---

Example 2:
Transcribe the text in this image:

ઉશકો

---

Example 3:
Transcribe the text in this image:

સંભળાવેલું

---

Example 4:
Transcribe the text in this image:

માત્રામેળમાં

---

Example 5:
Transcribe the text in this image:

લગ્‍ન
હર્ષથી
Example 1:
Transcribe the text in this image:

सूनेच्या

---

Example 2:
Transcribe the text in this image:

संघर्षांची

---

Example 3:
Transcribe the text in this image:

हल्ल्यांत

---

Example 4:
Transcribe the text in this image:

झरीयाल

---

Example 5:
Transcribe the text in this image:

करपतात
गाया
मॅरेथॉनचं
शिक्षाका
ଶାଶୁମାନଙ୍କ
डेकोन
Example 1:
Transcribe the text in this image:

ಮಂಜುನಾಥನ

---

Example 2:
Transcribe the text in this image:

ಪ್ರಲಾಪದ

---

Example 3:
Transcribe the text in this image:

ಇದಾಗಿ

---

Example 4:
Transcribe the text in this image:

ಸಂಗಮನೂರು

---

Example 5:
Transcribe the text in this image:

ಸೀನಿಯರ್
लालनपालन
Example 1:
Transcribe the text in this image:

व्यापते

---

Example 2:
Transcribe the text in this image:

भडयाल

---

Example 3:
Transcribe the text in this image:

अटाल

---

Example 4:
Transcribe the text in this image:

# DIRECTIONS
Exact copies of all the entries above are required.

# RESULT
---

Example 2:
Transcribe the text in this image:

ઉશકો

---

Example 3:
Transcribe the text in this image:

સંભળાવેલું

---

Example 4:
Transcribe the text in this image:

માત્રામેળમાં

---

Example 5:
Transcribe the text in this image:

લગ્‍ન
હર્ષથી
Example 1:
Transcribe the text in this image:

सूनेच्या

---

Example 2:
Transcribe the text in this image:

संघर्षांची

---

Example 3:
Transcribe the text in this image:

हल्ल्यांत

---

Example 4:
Transcribe the text in this image:

झरीयाल

---

Example 5:
Transcribe the text in this image:

करपतात
गाया
मॅरेथॉनचं
शिक्षाका
ଶାଶୁମାନଙ୍କ
डेकोन
Example 1:
Transcribe the text in this image:

ಮಂಜುನಾಥನ

---

Example 2:
Transcribe the text in this image:

ಪ್ರಲಾಪದ

---

Example 3:
Transcribe the text in this image:

ಇದಾಗಿ

---

Example 4:
Transcribe the text in this image:

ಸಂಗಮನೂರು

---

Example 5:
Transcribe the text in this image:

ಸೀನಿಯರ್
लालनपालन
Example 1:
Transcribe the text in this image:

व्यापते

---

Example 2:
Transcribe the text in this image:

भडयाल

---

Example 3:
Transcribe the text in this image:

अटाल

---

Example 4:
Transcribe the text in this image:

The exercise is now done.